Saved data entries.
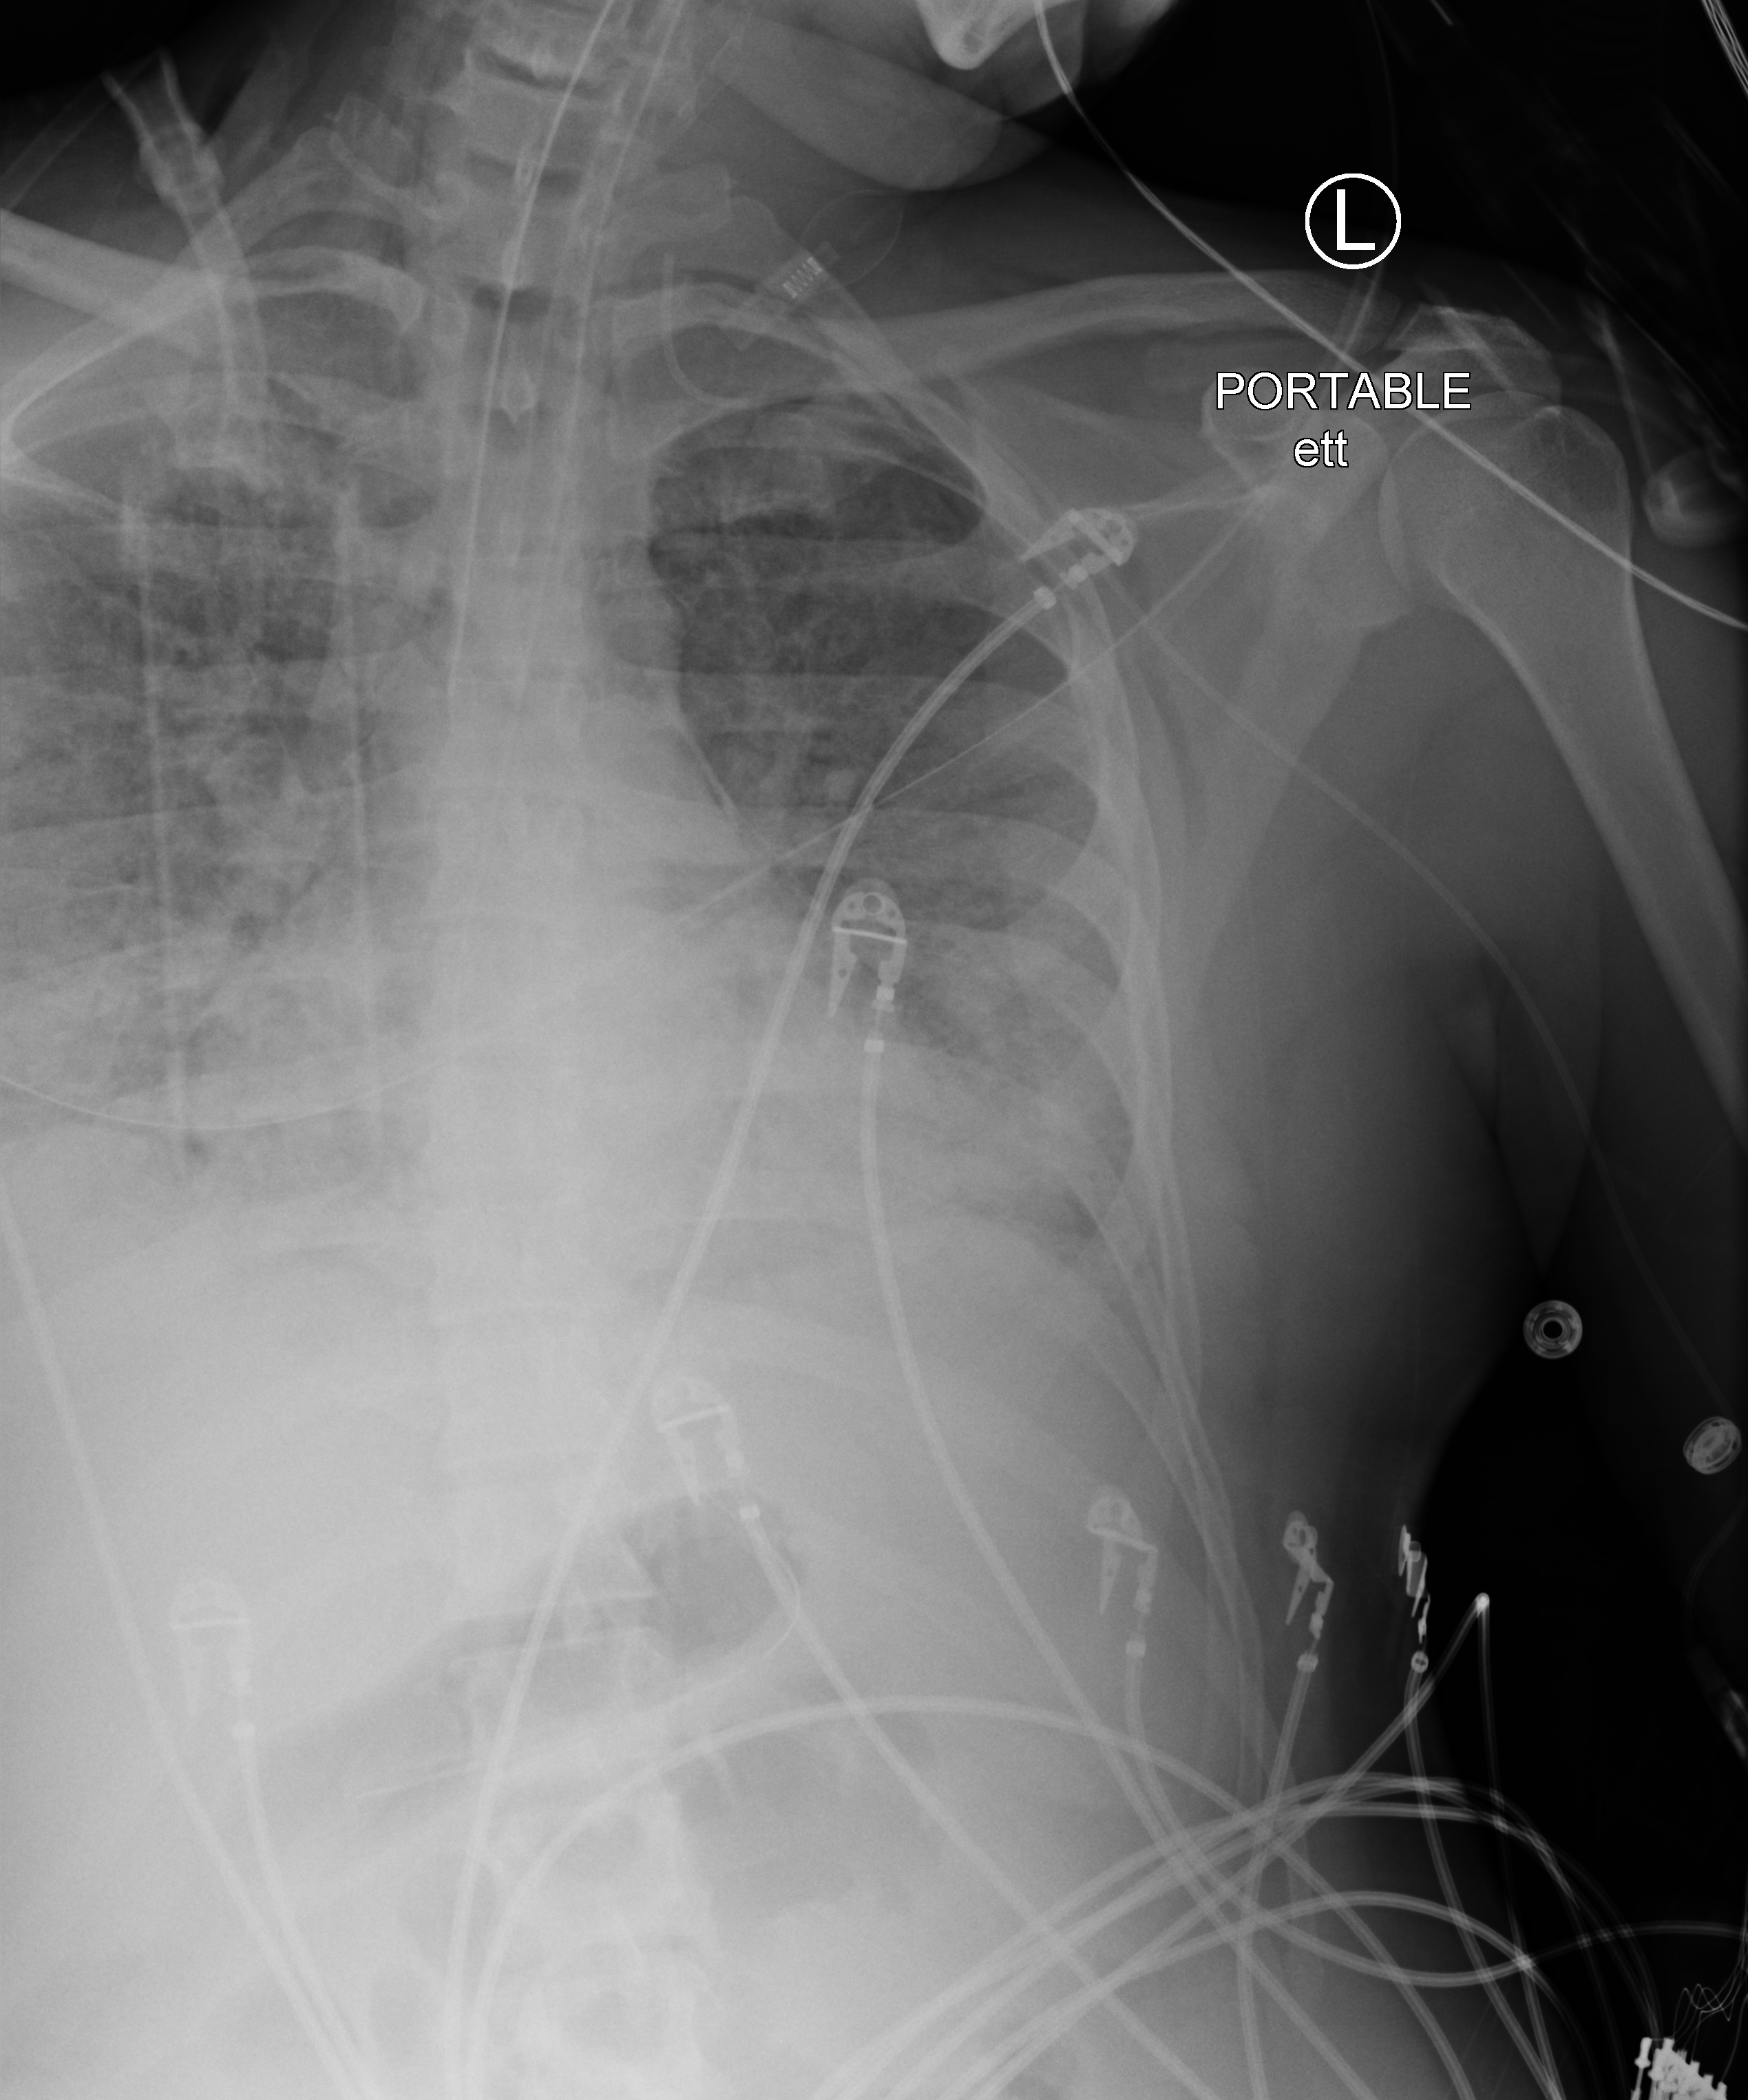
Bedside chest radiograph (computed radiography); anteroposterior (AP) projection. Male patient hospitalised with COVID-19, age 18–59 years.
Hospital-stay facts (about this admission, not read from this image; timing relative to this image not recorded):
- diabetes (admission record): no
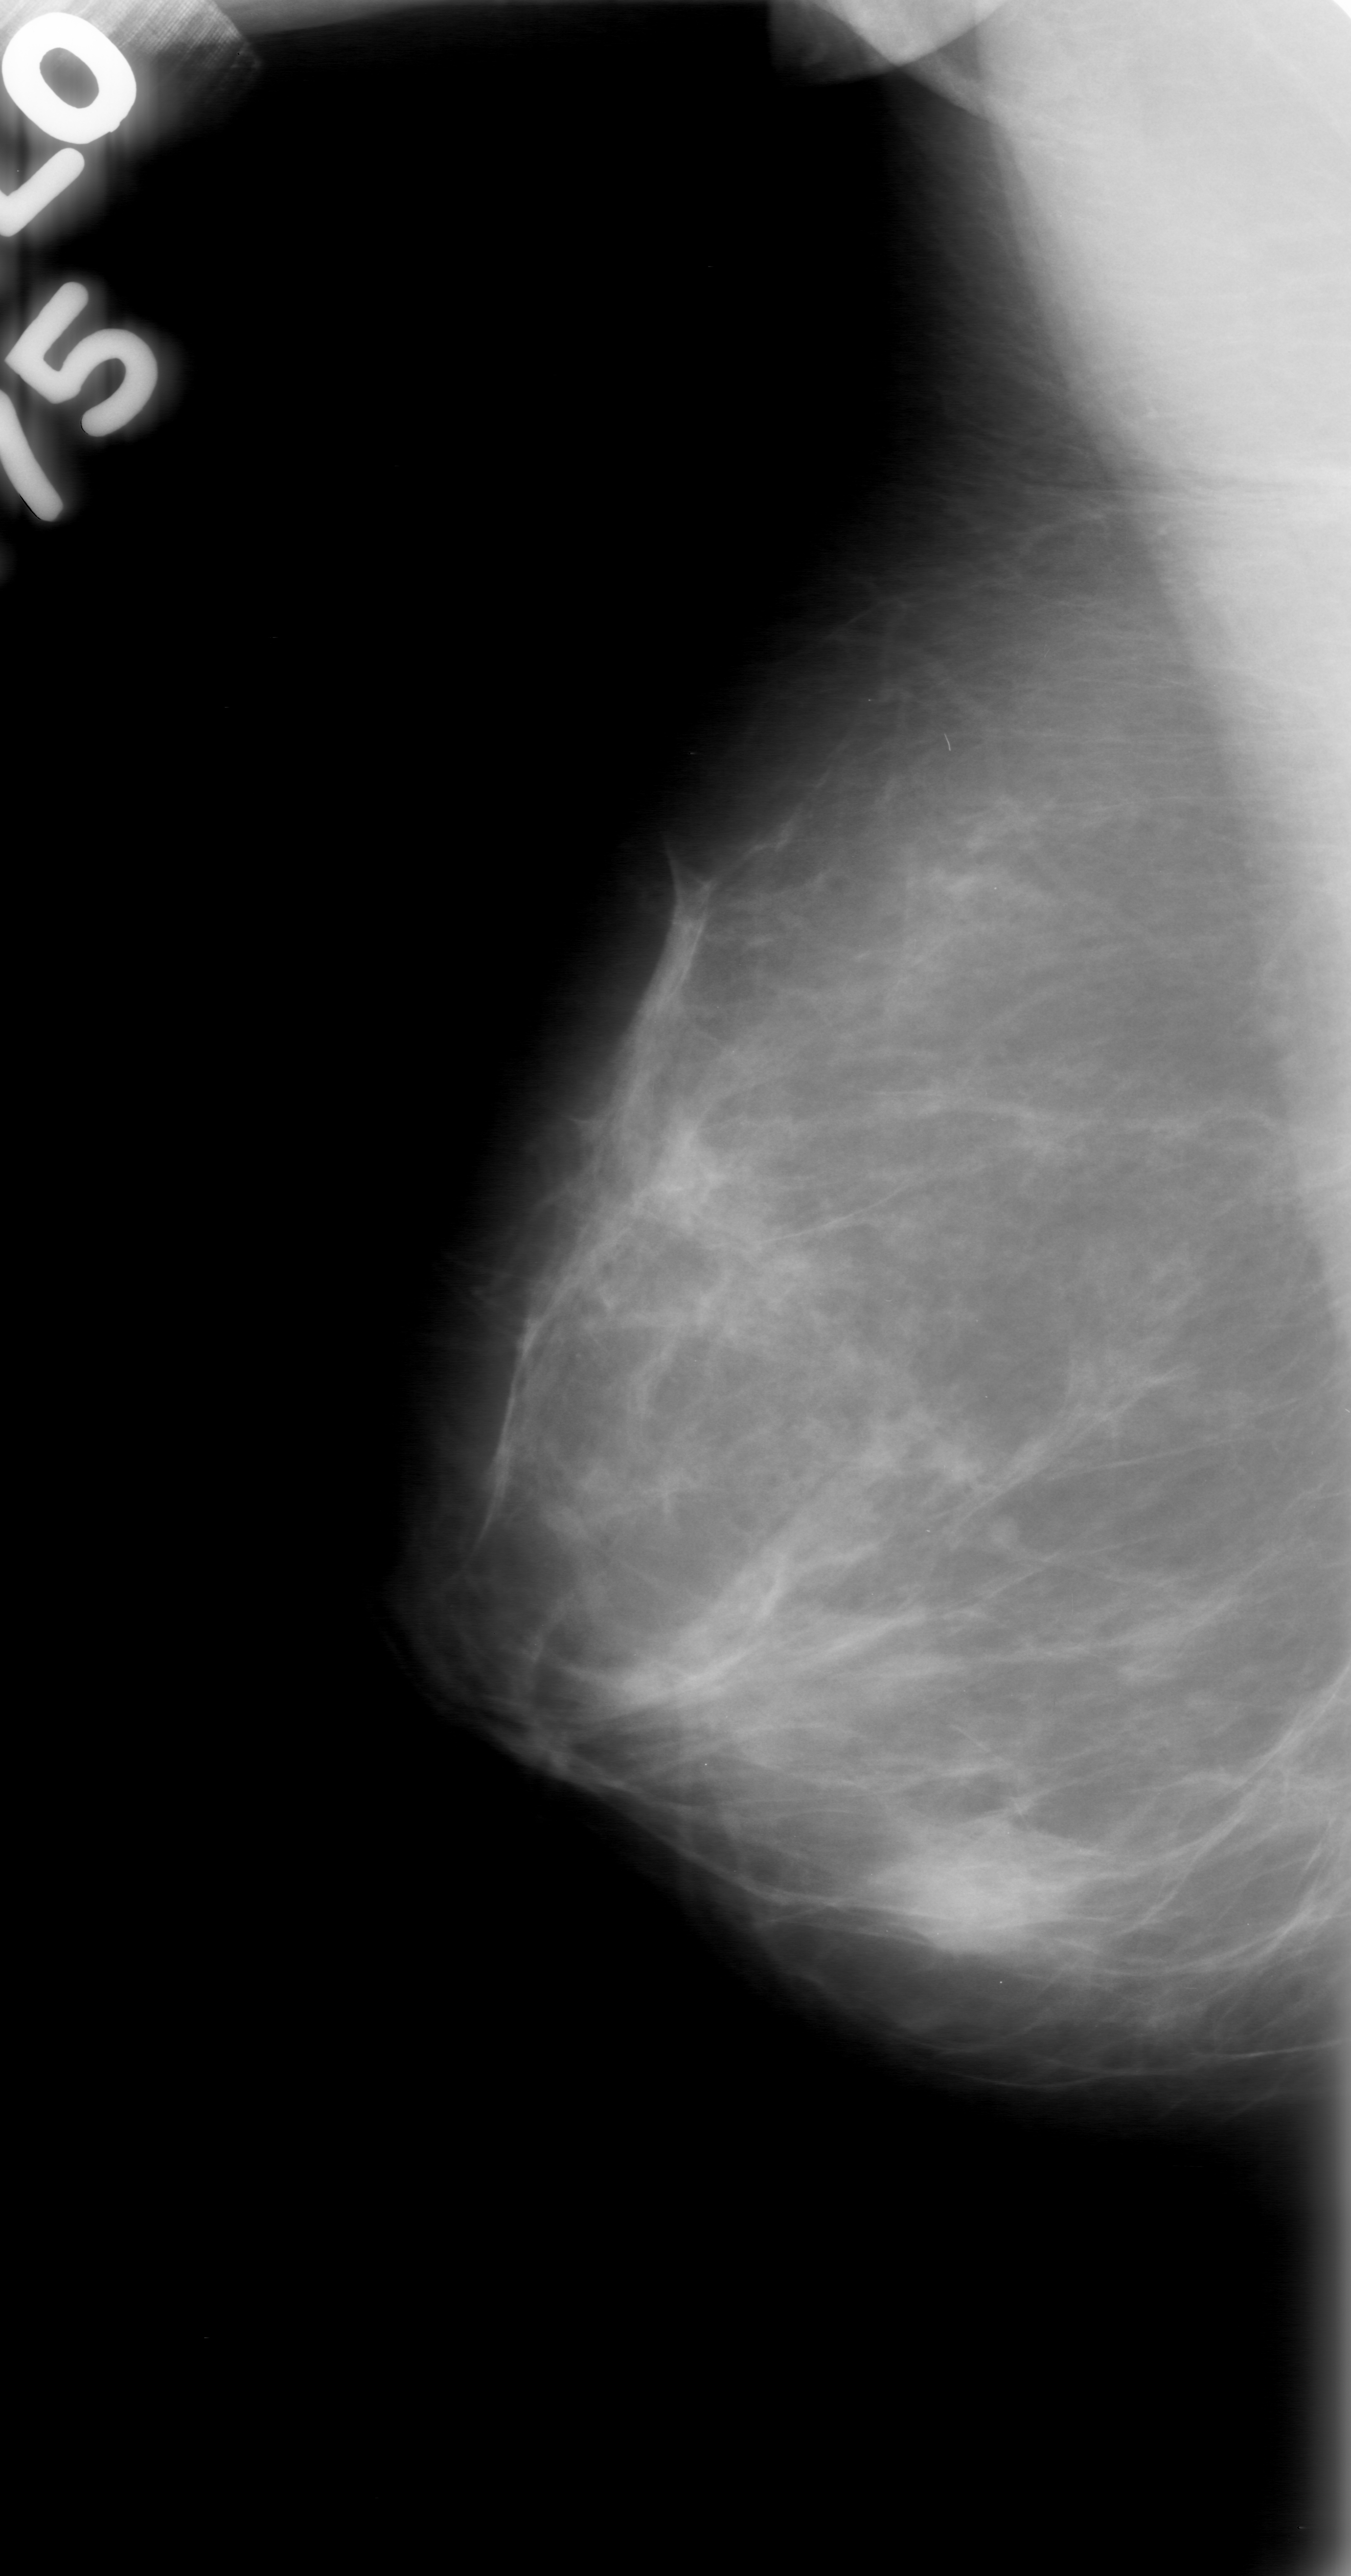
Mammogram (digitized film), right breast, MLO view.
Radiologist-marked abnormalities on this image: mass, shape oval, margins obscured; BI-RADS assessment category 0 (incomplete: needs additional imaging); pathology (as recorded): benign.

Exercise description. You need to restate all of the entries above exactly and leave the pictures behind.

Problem solution.
Bedside chest radiograph (computed radiography); anteroposterior (AP) projection. Male patient hospitalised with COVID-19, age 18–59 years.
Hospital-stay facts (about this admission, not read from this image; timing relative to this image not recorded):
- diabetes (admission record): no
Mammogram (digitized film), right breast, MLO view.
Radiologist-marked abnormalities on this image: mass, shape oval, margins obscured; BI-RADS assessment category 0 (incomplete: needs additional imaging); pathology (as recorded): benign.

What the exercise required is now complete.